Beautifully styled by Pininfarina this car is beyond compare.  It has interesting traits however.  When I drove it we were four up, the most impressive element for me was the comfort of the rear seat passengers who were of a nervous disposition, but seemed unmoved by significant G force when rushed through the lanes of West Sussex at close to the legal limit, when in any less capable vehicle there would doubtless have been shrieks of fear from the rear!

There is no chance of slipping away quietly from a clandestine tryst.  Start the engine and it roars, “Ferrari” at the top of its voice. There is nothing like a V12 to give this effect. Exhaust note tuned to perfection, no compromise, no prisoners.

Ferrari FF details

During my spell behind the wheel I had very little time to truly test the vast range of suspension settings and comfort levels on offer.

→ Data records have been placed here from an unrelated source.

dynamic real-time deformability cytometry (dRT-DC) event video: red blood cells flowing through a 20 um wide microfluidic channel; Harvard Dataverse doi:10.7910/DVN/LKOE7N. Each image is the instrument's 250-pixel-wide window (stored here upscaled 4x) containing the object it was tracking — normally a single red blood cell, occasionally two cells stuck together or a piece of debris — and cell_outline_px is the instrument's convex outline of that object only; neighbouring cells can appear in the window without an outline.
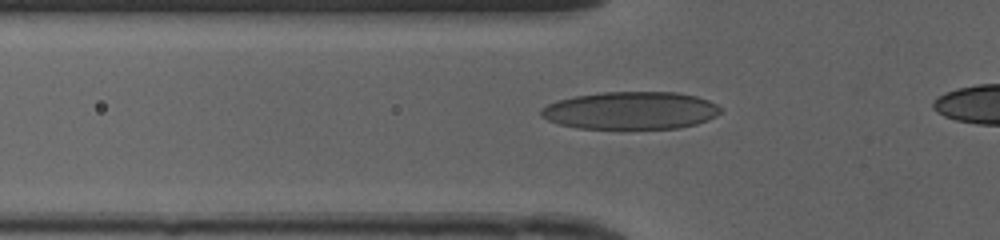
{"species": "human", "species_latin": "Homo sapiens", "temperature_condition": "cold", "stored_images_in_passage": 34, "camera_frame_rate_fps": 3000, "um_per_image_px": 0.085, "donor": {"sex": "female"}, "frame": {"image": 1, "passage_image": 8, "time_ms": 2.333, "image_size_px": [1000, 240], "cell_outline_px": [[724, 108], [716, 116], [708, 120], [696, 124], [680, 128], [576, 128], [560, 124], [548, 120], [540, 116], [540, 108], [556, 100], [576, 96], [604, 92], [676, 92], [696, 96], [708, 100]], "centroid_in_image_um": [53.62, 9.39], "position_along_channel_um": 72.2, "area_um2": 39.42}}
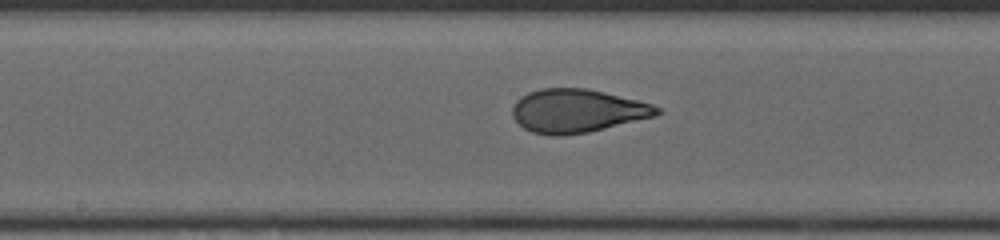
{"frame": {"image": 2, "passage_image": 17, "time_ms": 5.333, "image_size_px": [1000, 240], "cell_outline_px": [[664, 112], [656, 116], [588, 132], [560, 136], [552, 136], [532, 132], [524, 128], [512, 116], [512, 108], [516, 100], [520, 96], [528, 92], [540, 88], [588, 88], [652, 104], [660, 108]], "centroid_in_image_um": [49.05, 9.42], "position_along_channel_um": 199.1, "area_um2": 36.65}}
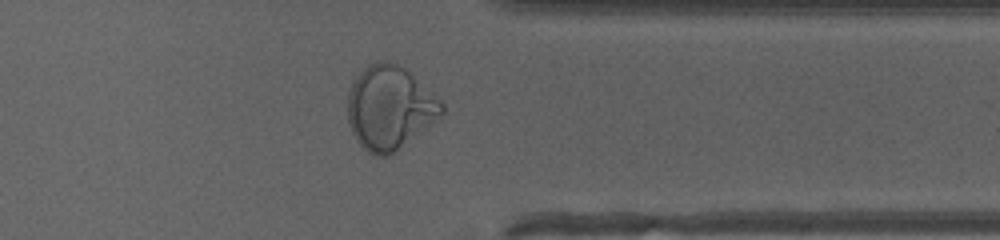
{"frame": {"image": 3, "passage_image": 30, "time_ms": 9.667, "image_size_px": [1000, 240], "cell_outline_px": [[444, 112], [436, 120], [388, 156], [372, 156], [356, 140], [348, 124], [348, 88], [352, 80], [368, 64], [376, 60], [388, 60], [404, 68], [432, 92], [444, 104]], "centroid_in_image_um": [33.08, 9.13], "position_along_channel_um": 378.3, "area_um2": 45.72}}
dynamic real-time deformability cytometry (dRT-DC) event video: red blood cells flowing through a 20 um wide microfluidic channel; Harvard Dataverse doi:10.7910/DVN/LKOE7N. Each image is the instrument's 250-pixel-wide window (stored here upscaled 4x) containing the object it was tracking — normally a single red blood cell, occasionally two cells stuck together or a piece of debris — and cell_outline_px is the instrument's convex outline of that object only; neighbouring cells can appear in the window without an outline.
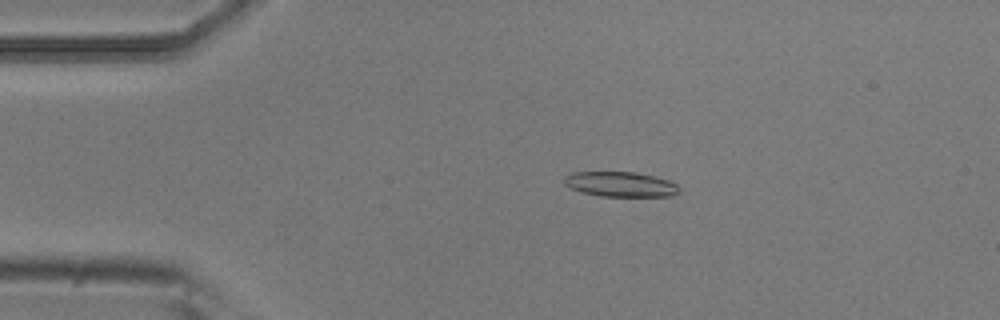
{"species": "common noctule bat (a hibernating species)", "species_latin": "Nyctalus noctula", "temperature_condition": "room temperature", "stored_images_in_passage": 3, "camera_frame_rate_fps": 3000, "um_per_image_px": 0.085, "animal": {"sex": "male", "body_mass_g": 20.5, "forearm_length_mm": 52.5}, "frame": {"image": 1, "passage_image": 2, "time_ms": 0.333, "image_size_px": [1000, 320], "cell_outline_px": [[680, 192], [672, 196], [600, 196], [580, 192], [564, 184], [564, 176], [572, 172], [636, 172], [668, 180], [676, 184], [680, 188]], "centroid_in_image_um": [52.73, 15.66], "position_along_channel_um": 32.3, "area_um2": 16.76}}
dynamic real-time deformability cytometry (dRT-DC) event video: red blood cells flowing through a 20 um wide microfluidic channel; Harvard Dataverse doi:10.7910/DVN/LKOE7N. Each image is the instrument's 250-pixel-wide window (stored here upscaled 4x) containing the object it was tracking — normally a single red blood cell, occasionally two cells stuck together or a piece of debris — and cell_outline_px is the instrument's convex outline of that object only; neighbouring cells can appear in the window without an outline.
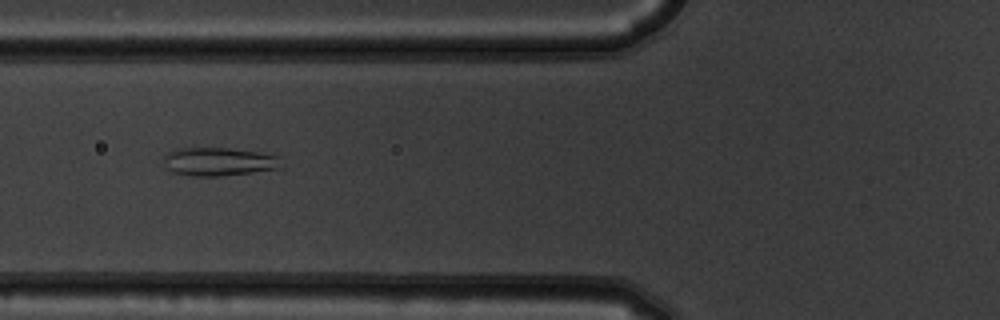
{"species": "common noctule bat (a hibernating species)", "species_latin": "Nyctalus noctula", "temperature_condition": "warm", "stored_images_in_passage": 8, "camera_frame_rate_fps": 3000, "um_per_image_px": 0.085, "animal": {"sex": "male", "body_mass_g": 19.5, "forearm_length_mm": 54.6}, "frame": {"image": 1, "passage_image": 6, "time_ms": 1.667, "image_size_px": [1000, 320], "cell_outline_px": [[280, 168], [252, 172], [220, 176], [196, 176], [172, 172], [164, 168], [164, 156], [168, 152], [176, 148], [228, 148], [256, 152], [280, 156]], "centroid_in_image_um": [18.54, 13.74], "position_along_channel_um": 107.3, "area_um2": 19.36}}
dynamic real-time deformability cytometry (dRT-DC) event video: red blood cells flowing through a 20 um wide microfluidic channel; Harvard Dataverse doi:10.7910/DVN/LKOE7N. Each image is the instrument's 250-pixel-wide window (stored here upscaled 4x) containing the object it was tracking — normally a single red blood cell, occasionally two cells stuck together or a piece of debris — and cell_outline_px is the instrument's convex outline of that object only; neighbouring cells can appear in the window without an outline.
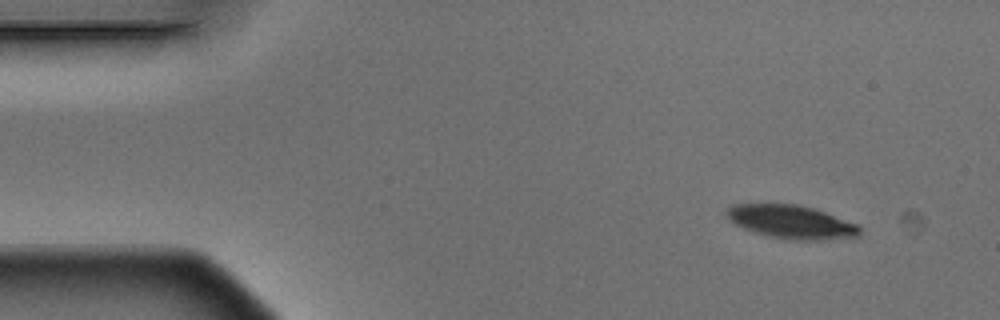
{"species": "Egyptian fruit bat (a non-hibernating species)", "species_latin": "Rousettus aegyptiacus", "temperature_condition": "warm", "stored_images_in_passage": 3, "camera_frame_rate_fps": 3000, "um_per_image_px": 0.085, "animal": {"sex": "male"}, "frame": {"image": 1, "passage_image": 1, "time_ms": 0.0, "image_size_px": [1000, 320], "cell_outline_px": [[860, 236], [820, 240], [788, 240], [768, 236], [744, 228], [736, 224], [724, 212], [732, 204], [796, 204], [812, 208], [824, 212], [856, 224], [860, 228]], "centroid_in_image_um": [67.26, 18.87], "position_along_channel_um": 17.7, "area_um2": 25.55}}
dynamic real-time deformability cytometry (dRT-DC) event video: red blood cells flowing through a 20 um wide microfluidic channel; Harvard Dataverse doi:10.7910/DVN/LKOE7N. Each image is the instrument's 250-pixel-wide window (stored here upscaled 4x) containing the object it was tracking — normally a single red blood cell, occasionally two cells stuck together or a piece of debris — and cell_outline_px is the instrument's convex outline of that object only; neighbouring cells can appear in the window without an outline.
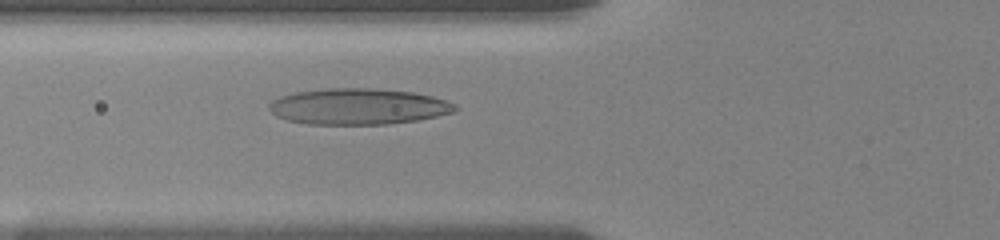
{"species": "human", "species_latin": "Homo sapiens", "temperature_condition": "room temperature", "stored_images_in_passage": 7, "camera_frame_rate_fps": 3000, "um_per_image_px": 0.085, "donor": {"sex": "female"}, "frame": {"image": 1, "passage_image": 4, "time_ms": 0.667, "image_size_px": [1000, 240], "cell_outline_px": [[460, 108], [452, 112], [436, 116], [416, 120], [388, 124], [308, 124], [288, 120], [276, 116], [268, 108], [268, 104], [272, 100], [280, 96], [296, 92], [328, 88], [376, 88], [412, 92], [432, 96], [456, 104]], "centroid_in_image_um": [30.44, 9.05], "position_along_channel_um": 95.4, "area_um2": 39.07}}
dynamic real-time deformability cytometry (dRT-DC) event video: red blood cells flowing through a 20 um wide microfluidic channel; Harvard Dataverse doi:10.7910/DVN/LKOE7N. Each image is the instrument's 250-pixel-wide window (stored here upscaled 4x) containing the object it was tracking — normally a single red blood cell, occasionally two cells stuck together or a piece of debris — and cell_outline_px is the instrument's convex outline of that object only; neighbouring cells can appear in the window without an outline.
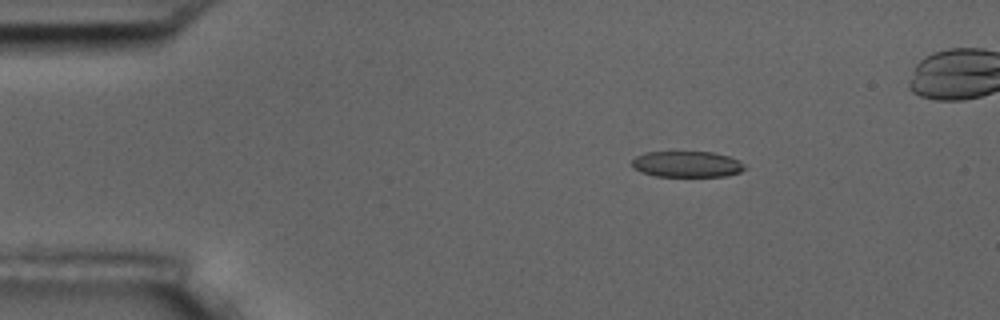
{"species": "common noctule bat (a hibernating species)", "species_latin": "Nyctalus noctula", "temperature_condition": "room temperature", "stored_images_in_passage": 5, "camera_frame_rate_fps": 3000, "um_per_image_px": 0.085, "animal": {"sex": "male", "body_mass_g": 17.5, "forearm_length_mm": 52.3}, "frame": {"image": 1, "passage_image": 2, "time_ms": 1.0, "image_size_px": [1000, 320], "cell_outline_px": [[748, 168], [740, 172], [724, 176], [656, 176], [640, 172], [632, 168], [632, 160], [636, 156], [644, 152], [712, 152], [728, 156], [740, 160]], "centroid_in_image_um": [58.39, 13.95], "position_along_channel_um": 26.6, "area_um2": 17.22}}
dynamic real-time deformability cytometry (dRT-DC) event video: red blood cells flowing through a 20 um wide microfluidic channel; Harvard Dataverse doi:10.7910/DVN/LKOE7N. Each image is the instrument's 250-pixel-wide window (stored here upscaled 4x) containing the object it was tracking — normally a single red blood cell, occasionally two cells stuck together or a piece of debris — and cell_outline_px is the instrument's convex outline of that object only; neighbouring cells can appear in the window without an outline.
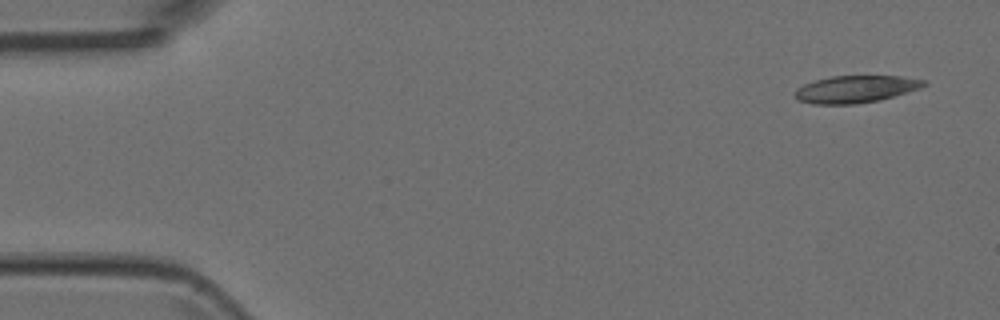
{"species": "Egyptian fruit bat (a non-hibernating species)", "species_latin": "Rousettus aegyptiacus", "temperature_condition": "room temperature", "stored_images_in_passage": 8, "camera_frame_rate_fps": 3000, "um_per_image_px": 0.085, "animal": {"sex": "female"}, "frame": {"image": 1, "passage_image": 1, "time_ms": 0.0, "image_size_px": [1000, 320], "cell_outline_px": [[928, 84], [920, 88], [880, 100], [856, 104], [812, 104], [796, 100], [792, 92], [796, 88], [804, 84], [816, 80], [832, 76], [900, 76], [928, 80]], "centroid_in_image_um": [72.7, 7.58], "position_along_channel_um": 12.3, "area_um2": 20.63}}
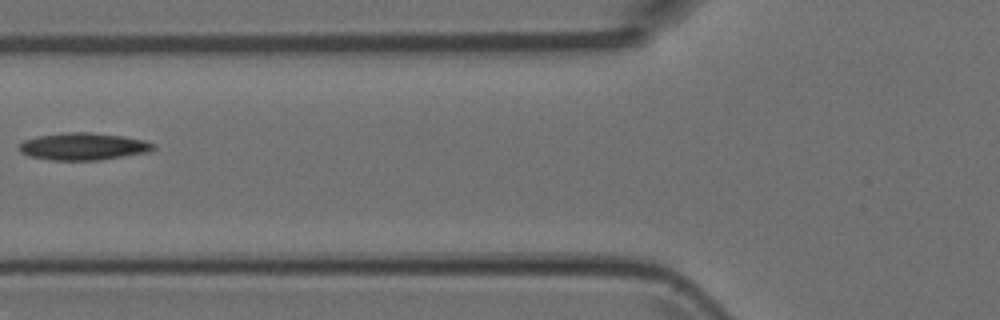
{"frame": {"image": 2, "passage_image": 6, "time_ms": 1.667, "image_size_px": [1000, 320], "cell_outline_px": [[156, 148], [148, 152], [100, 160], [52, 160], [28, 156], [20, 152], [20, 144], [24, 140], [36, 136], [68, 132], [88, 132], [124, 136], [144, 140], [156, 144]], "centroid_in_image_um": [7.1, 12.45], "position_along_channel_um": 118.7, "area_um2": 21.33}}
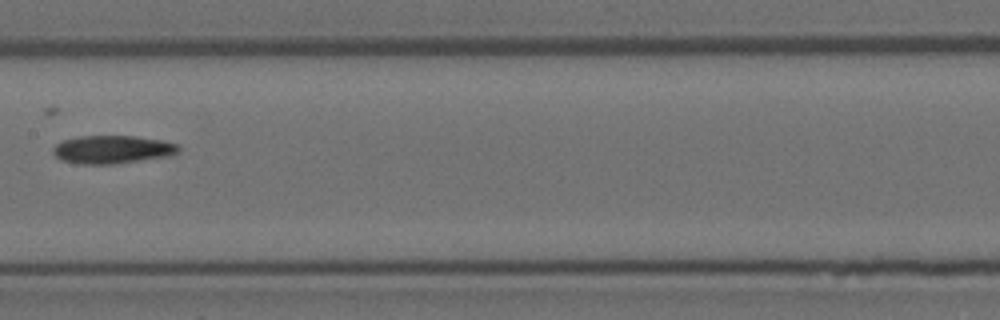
{"frame": {"image": 3, "passage_image": 8, "time_ms": 2.333, "image_size_px": [1000, 320], "cell_outline_px": [[180, 152], [140, 160], [112, 164], [80, 164], [60, 160], [52, 152], [52, 148], [56, 144], [64, 140], [80, 136], [136, 136], [164, 140], [180, 144]], "centroid_in_image_um": [9.53, 12.69], "position_along_channel_um": 197.9, "area_um2": 20.46}}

The gearbox can be left to its own very capable devices as an automatic or driven in full sequential mode with seamless gear changes due to a dual clutch system as used in Ferrari formula 1 cars.

The transmission to the wheels is electronically monitored to give the perfect level of grip as and when required, this is Ferrari’s first ever four wheel drive system, so innovative and unique that it carries a Ferrari patent. The FF is the only model in the range that has four wheel drive.

The end result of all these electronic aids is an extremely powerful car that can be driven safely by almost anyone. The downside of this is the consummate ease with which this car turns the most law abiding citizen into a speed limit criminal.


George Robinson

George Robinson has been competing at Go-Karting  since 1968, and was in the British Team in 1974.

He won three French Championships, and had the most podium finishes of any driver up to the year 2000 in the 24-hour ‘Le Mans’ race and was Second on the occasion on his  ‘comeback’ race.

George Robinson has been a freelance journalist since 1983 writing for specialist automotive magazines.,  and is now the Motoring Correspondent for The Vintage Magazine.